Data extracts Block Start

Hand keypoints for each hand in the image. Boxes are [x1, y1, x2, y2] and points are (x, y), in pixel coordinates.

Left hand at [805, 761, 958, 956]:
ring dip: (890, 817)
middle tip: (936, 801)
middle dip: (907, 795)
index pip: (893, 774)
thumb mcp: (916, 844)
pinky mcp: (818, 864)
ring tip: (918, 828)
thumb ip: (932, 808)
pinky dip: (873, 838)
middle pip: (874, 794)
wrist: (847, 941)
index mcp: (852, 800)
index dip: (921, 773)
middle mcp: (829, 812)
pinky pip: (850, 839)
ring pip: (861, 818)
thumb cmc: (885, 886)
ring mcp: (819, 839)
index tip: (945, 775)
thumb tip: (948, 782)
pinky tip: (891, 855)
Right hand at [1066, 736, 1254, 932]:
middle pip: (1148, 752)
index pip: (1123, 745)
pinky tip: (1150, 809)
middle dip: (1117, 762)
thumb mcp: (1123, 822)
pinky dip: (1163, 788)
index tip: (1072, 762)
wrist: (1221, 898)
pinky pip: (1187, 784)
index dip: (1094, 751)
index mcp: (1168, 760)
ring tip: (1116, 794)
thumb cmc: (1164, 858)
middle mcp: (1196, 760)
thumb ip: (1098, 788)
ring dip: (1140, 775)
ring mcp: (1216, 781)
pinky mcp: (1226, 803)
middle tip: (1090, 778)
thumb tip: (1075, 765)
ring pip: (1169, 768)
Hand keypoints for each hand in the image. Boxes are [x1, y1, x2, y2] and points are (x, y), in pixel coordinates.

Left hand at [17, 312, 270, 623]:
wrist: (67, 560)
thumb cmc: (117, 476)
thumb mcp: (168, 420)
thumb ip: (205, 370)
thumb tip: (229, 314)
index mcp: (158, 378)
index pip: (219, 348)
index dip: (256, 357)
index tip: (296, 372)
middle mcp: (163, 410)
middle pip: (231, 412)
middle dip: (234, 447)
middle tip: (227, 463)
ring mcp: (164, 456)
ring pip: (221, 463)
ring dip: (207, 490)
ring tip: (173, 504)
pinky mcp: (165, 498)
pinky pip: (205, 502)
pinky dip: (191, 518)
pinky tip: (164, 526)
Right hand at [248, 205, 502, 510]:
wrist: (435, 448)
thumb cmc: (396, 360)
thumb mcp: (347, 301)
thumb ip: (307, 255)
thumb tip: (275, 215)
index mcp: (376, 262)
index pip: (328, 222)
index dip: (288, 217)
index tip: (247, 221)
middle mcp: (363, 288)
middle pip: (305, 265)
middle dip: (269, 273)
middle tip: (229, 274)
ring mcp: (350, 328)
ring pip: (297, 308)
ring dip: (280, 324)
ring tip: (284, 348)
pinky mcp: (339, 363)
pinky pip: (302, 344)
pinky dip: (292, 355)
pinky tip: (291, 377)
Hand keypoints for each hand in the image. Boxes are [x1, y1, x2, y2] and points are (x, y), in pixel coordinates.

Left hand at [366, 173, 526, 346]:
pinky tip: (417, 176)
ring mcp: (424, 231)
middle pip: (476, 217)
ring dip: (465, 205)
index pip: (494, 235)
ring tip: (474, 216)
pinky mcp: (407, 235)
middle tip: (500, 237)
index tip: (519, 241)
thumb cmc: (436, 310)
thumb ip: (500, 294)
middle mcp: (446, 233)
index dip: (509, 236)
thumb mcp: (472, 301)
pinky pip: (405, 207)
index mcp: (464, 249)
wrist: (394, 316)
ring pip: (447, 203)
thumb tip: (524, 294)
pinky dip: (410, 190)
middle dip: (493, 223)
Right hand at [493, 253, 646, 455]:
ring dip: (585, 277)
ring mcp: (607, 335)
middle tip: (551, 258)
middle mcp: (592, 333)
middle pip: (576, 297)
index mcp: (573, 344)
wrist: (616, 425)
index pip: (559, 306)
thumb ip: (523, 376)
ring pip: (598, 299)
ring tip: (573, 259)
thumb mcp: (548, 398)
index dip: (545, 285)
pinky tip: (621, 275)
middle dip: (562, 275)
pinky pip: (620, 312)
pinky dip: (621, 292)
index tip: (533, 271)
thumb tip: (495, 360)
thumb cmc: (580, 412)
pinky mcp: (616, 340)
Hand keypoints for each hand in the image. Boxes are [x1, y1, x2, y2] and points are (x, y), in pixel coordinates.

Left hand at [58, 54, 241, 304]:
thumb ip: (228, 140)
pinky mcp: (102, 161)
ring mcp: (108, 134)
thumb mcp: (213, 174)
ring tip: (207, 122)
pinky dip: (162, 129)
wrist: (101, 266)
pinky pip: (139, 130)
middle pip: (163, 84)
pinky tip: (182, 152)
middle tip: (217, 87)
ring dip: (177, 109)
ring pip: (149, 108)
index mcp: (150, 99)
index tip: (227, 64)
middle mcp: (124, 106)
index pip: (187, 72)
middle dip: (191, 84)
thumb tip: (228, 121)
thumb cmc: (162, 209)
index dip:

Data extracts Block End

- What you have to do -
Of the lines in the data, report each one containing the string "hand".

- Response to this task -
Hand keypoints for each hand in the image. Boxes are [x1, y1, x2, y2] and points are (x, y), in pixel coordinates.
Left hand at [805, 761, 958, 956]:
Right hand at [1066, 736, 1254, 932]:
Hand keypoints for each hand in the image. Boxes are [x1, y1, x2, y2] and points are (x, y), in pixel coordinates.
Left hand at [17, 312, 270, 623]:
Right hand at [248, 205, 502, 510]:
Hand keypoints for each hand in the image. Boxes are [x1, y1, x2, y2] and points are (x, y), in pixel coordinates.
Left hand at [366, 173, 526, 346]:
Right hand at [493, 253, 646, 455]:
Hand keypoints for each hand in the image. Boxes are [x1, y1, x2, y2] and points are (x, y), in pixel coordinates.
Left hand at [58, 54, 241, 304]:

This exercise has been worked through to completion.